Plan for ‘fairer’ rental sector includes ban on no-fault evictions
The government’s white paper for a fairer private rented sector is designed to “redress the balance between landlords and 4.4 million private rented tenants” by providing “new support for cost of living pressures with protections for the most vulnerable, and new measures to tackle arbitrary and unfair rent increases”.
Levelling up and housing secretary, Michael Gove, said: “For too long many private renters have been at the mercy of unscrupulous landlords who fail to repair homes and let families live in damp, unsafe and cold properties, with the threat of unfair ‘no fault’ evictions orders hanging over them.
“Our new deal for renters will help to end this injustice by improving the rights and conditions for millions of renters as we level up across the country and deliver on the people’s priorities.”
As part of its blueprint for renters reform, it will ban section 21 ‘no-fault’ evictions – allowing landlords to terminate tenancies without giving a reason – and extend the Decent Homes Standard to the private rented sector.
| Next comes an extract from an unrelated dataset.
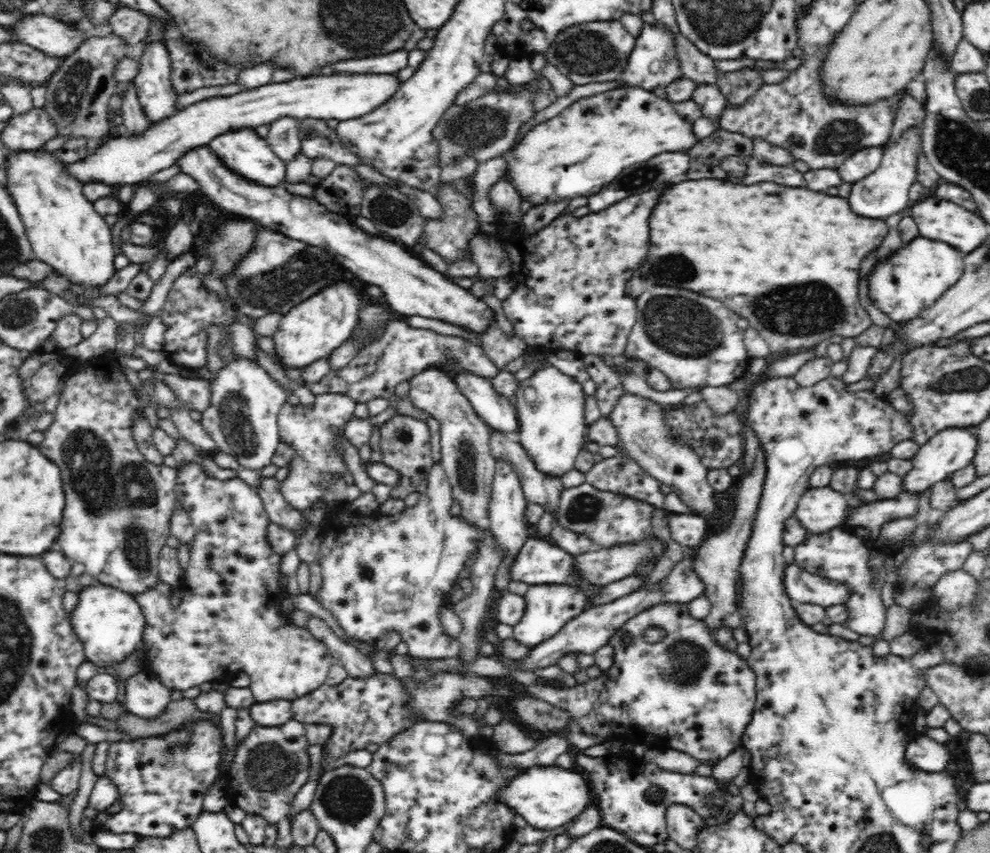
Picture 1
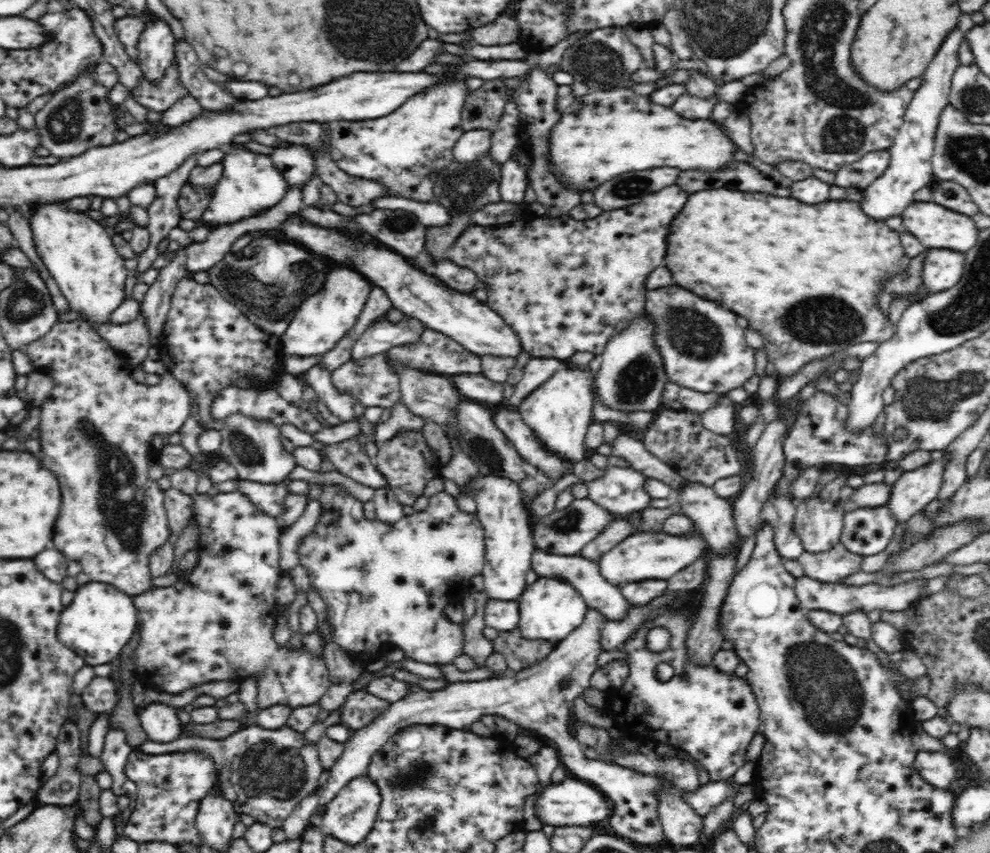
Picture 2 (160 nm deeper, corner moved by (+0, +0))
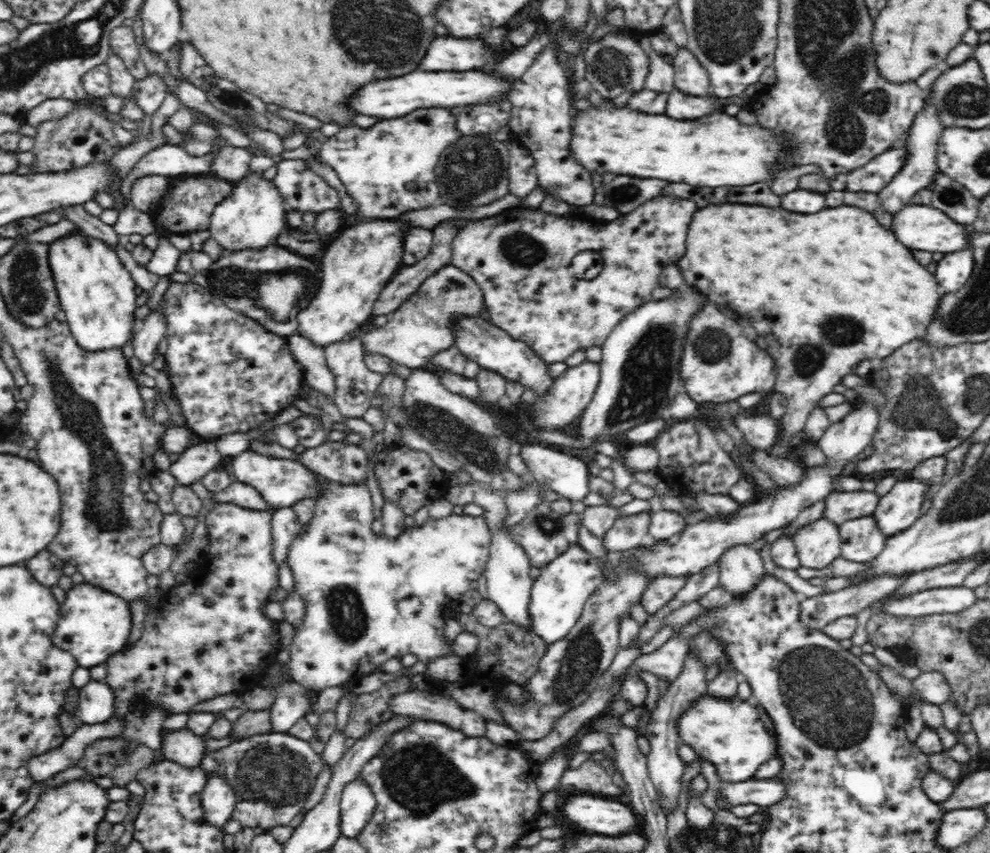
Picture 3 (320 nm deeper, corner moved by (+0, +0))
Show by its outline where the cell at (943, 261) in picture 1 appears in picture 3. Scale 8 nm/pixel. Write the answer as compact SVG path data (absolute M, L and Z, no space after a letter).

More than a fifth of private renters who moved in 2019 and 2020 did not end their tenancy by choice, the government said.
Some of the other proposals include:
- Helping the most vulnerable by outlawing blanket bans on renting to families with children or those in receipt of benefits
- Ending the use of arbitrary rent review clauses, restricting tribunals from hiking up rent and enabling tenants to be repaid rent for non-decent homes
- Doubling notice periods for rent increases and giving tenants stronger powers to challenge them if they are unjustified
- Giving councils stronger powers to tackle the worst offenders and increasing fines for serious offences
- Giving all tenants the right to request a pet in their house, which the landlord must consider and cannot unreasonably refuse.
The announcement forms part of the government’s mission to cut in half the number of poor-quality rented homes by 2030.
To support the estimated 2.3 million private landlords, the government proposals include:
- Creating a Private Renters’ Ombudsman to enable disputes between private renters and landlords to be settled quickly, at low cost, and without going to court
- Ensuring responsible landlords can gain possession of their properties efficiently from anti-social tenants and can sell their properties when they need to
- Introducing a new property portal that will provide a single front door to help landlords to understand, and comply with, their responsibilities as well as giving councils and tenants the information they need to tackle rogue operators.
Reacting to the proposals, Paul Wootton, Nationwide’s director of home, said: “When implemented, the proposals outlined in this long-awaited bill will have a positive impact on housing quality and conditions for tenants and provide much-needed clarity on rules and regulations as well as additional support for landlords.
“As a buy-to-let lender we are keen to understand more about how the changes will be implemented, to ensure we fulfil our important role of balancing the needs of landlords as well as tenants. We are keen for the legislation to be delivered as soon as possible as the rising cost of living is continuing to exacerbate the issues the Renters Reform Bill is looking to address.”
Ben Beadle, chief executive of the National Residential Landlords Association, said: “While headline commitments to strengthening possession grounds, speedier court processes and mediation are helpful, the detail to follow must retain the confidence of responsible landlords, as well as improving tenants’ rights.”
Eventual legislation, he said, “needs to recognise that government actions have led to a shortage of supply in the sector at a time of record demand. It is causing landlords to leave the sector and driving up rents when people can least afford it.”
Eddie Hooker, chief executive of the Hamilton Fraser Group, which operates industry schemes such as Total Landlord Insurance and Client Money Protect said: “A more effective legal framework will ultimately help to create a more stable market for landlords to invest in. These proposals confirm the direction of travel, but the devil will be in the detail of the legislation.”
He said it was vital that the eventual legislation doesn’t deter landlords from the sector as this will cause more landlords to exit, exacerbating an existing shortage of rental homes and driving up rents at a time when interest rates are rising faster than they have done in decades, and when people can least afford it.
“While landlords are frequently portrayed as fat-cat institutions that have no regard for tenants, the truth is that most are decent people with just one or two investment homes which form part or all of their income or retirement plans and to continue to squeeze them would be counter-productive.”
Jeremy Leaf, a North London estate agent and a former residential chairman of the Royal Institution of Chartered Surveyors (RICS), said: “In principle, we welcome the announcement that tenants will have the legal right to keep pets. However, the most important question with any new rule affecting the private rental market is – does it pass the test of not reducing the number of properties to let and is it likely to increase rents? The answer in my opinion on both counts is – yes, provided it is fair on landlords and tenants.
“Landlords must not unreasonably withhold properties from tenants with pets whereas, on the other hand, tenants should have a legal duty to cover the cost of any damage made by their pets. The change should improve letting activity in theory bearing in mind we find the single biggest reason why private tenants move is to find pet-friendly properties.
“Owners who are reluctant to embrace the new arrangement will probably find – as we do – that tenants with pets tend to stay longer and keep properties in better condition.”